▶ _DOCUMENT PASSAGE_:
☆ ☆ ☆ ☆ ☆

It’s that magical time of year again, where everyone’s favourite cannibal returns to TV. This year is the third run of the Bryan Fuller developed take on the classic Hannibal Lector character and it looks to take the show in a different direction, away from the Police procedural and more in line with what the novels and film are about.
So let’s talk a little about the seasons first episode.
Season Two of Hannibal ended with plenty of questions left in the air, the biggest being who ended up surviving that blood bath. However, the season opener gives us zero information as to who walked out of Hannibal’s house alive. Instead we get a look at what Mr. Lector has been doing after the showdown with Jack Crawford and Will Graham.
Opening in Paris, we see Hannibal as he schmoses his way through a high class party looking to find his prey. Once picked, he ends up taking his place and position at a museum in Florence, Italy. Along for the ride is Dr. Bedelia Du Maurier, whose taken up the role of Hannibal’s wife in this new identity. And shocker, she doesn’t seem to be happy about the whole stealing peoples lives thing.

☆ ☆ ☆ ☆ ☆

▶ _Saved data entries_:
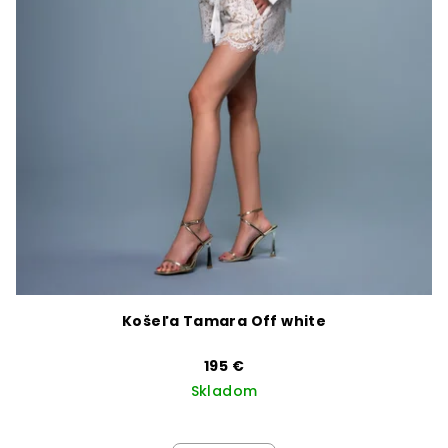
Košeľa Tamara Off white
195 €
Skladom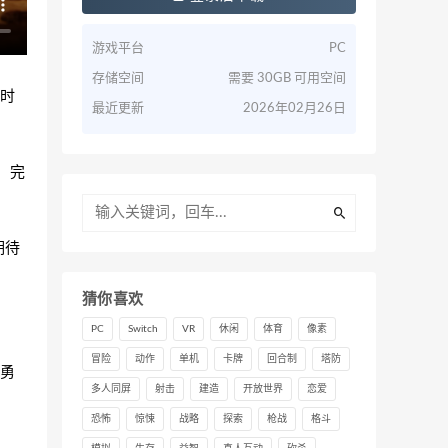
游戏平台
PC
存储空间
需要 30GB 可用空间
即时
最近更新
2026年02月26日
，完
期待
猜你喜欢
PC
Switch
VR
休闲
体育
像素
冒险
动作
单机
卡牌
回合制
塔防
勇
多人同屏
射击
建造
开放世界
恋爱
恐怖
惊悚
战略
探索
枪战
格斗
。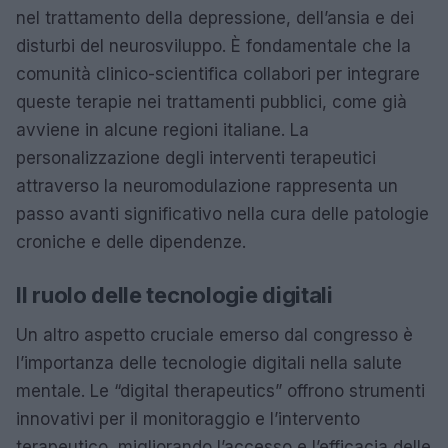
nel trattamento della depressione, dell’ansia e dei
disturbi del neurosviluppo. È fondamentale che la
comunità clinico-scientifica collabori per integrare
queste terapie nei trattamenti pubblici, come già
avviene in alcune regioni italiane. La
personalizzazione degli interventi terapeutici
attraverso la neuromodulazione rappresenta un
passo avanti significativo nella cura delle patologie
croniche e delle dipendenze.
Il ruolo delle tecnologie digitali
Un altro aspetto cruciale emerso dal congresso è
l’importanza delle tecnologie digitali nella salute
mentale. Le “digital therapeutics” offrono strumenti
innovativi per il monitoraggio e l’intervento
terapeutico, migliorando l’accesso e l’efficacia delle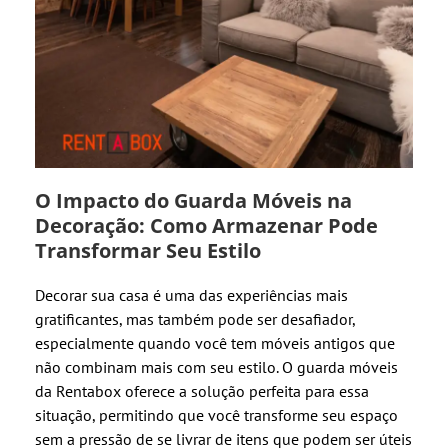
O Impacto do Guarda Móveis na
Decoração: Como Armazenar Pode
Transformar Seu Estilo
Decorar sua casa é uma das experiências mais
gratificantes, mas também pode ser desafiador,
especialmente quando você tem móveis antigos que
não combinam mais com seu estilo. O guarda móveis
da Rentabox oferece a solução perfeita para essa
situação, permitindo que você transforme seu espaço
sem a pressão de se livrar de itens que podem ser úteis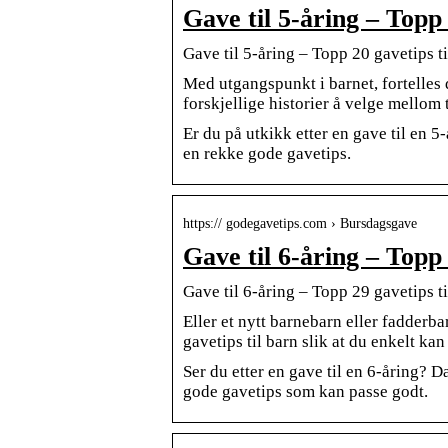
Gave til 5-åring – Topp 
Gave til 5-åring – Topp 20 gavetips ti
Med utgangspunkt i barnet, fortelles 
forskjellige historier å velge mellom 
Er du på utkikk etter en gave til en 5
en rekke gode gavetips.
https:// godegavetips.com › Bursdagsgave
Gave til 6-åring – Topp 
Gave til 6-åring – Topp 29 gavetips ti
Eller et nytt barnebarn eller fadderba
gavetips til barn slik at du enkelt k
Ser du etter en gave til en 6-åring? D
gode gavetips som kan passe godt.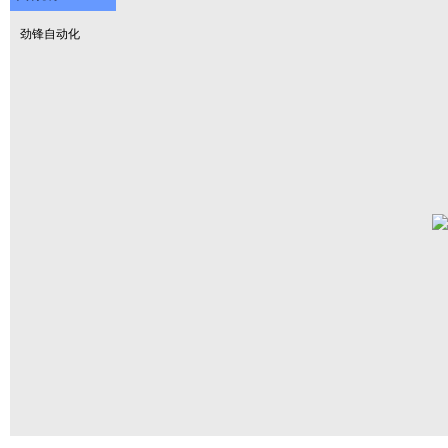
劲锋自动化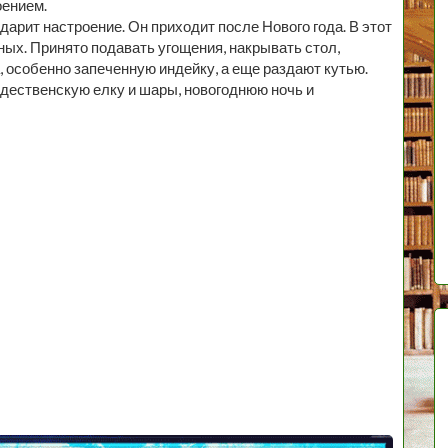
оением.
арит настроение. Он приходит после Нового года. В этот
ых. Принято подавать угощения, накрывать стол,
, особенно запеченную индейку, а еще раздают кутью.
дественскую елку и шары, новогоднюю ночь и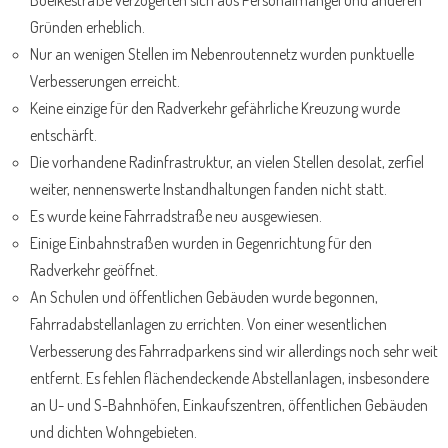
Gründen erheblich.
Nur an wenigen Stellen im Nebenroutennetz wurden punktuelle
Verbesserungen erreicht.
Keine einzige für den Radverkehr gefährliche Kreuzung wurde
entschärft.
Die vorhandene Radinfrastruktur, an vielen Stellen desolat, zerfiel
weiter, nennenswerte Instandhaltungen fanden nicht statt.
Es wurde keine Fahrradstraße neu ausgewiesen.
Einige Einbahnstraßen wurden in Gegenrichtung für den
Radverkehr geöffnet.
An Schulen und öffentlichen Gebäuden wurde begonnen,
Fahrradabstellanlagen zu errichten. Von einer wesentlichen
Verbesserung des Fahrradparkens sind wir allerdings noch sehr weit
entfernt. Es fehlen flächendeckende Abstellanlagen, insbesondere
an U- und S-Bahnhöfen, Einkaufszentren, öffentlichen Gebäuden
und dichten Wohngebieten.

☆ ☆ ☆ ☆ ☆

▶ _REQUIRED WORK_:
Please continue the Hannibal season three review from its last sentence.

▶ _TASK OUTPUT_:
The first episode mostly focuses on the life that the two form in a new country. What their home looks like, how they interact with each other and the new environment that surrounds them. While Hannibal seems at home with all the other rich yuppies, Maurier seems to take her joy from not living in Hannibal’s lie and walking the streets of Europe on her own.
As these two end up comfortably moving into their new lives, we get to see more of their backstory as it seems that Bedelia might need Hannibal more then we thought after killing one of her patients, seemingly not in self-defence. However, the real interesting moments come from the flashbacks featuring Lector and the series other serial killer, Abel Gideon.
While we see a little of his fate during season two, it turns out that Lector took his time in torturing and eating his fellow doctor and serial killer. These scenes give Hannibal a foil other than main character Graham, as Gideon often moves past the fact he’s eating his own leg or snails that ate his arm, and taunts Hannibal about when he’ll get caught. While Lector tries to shake these comments off, we get the sense that behind the armour of the killer he’s afraid that maybe his former friend Will Graham could stop him.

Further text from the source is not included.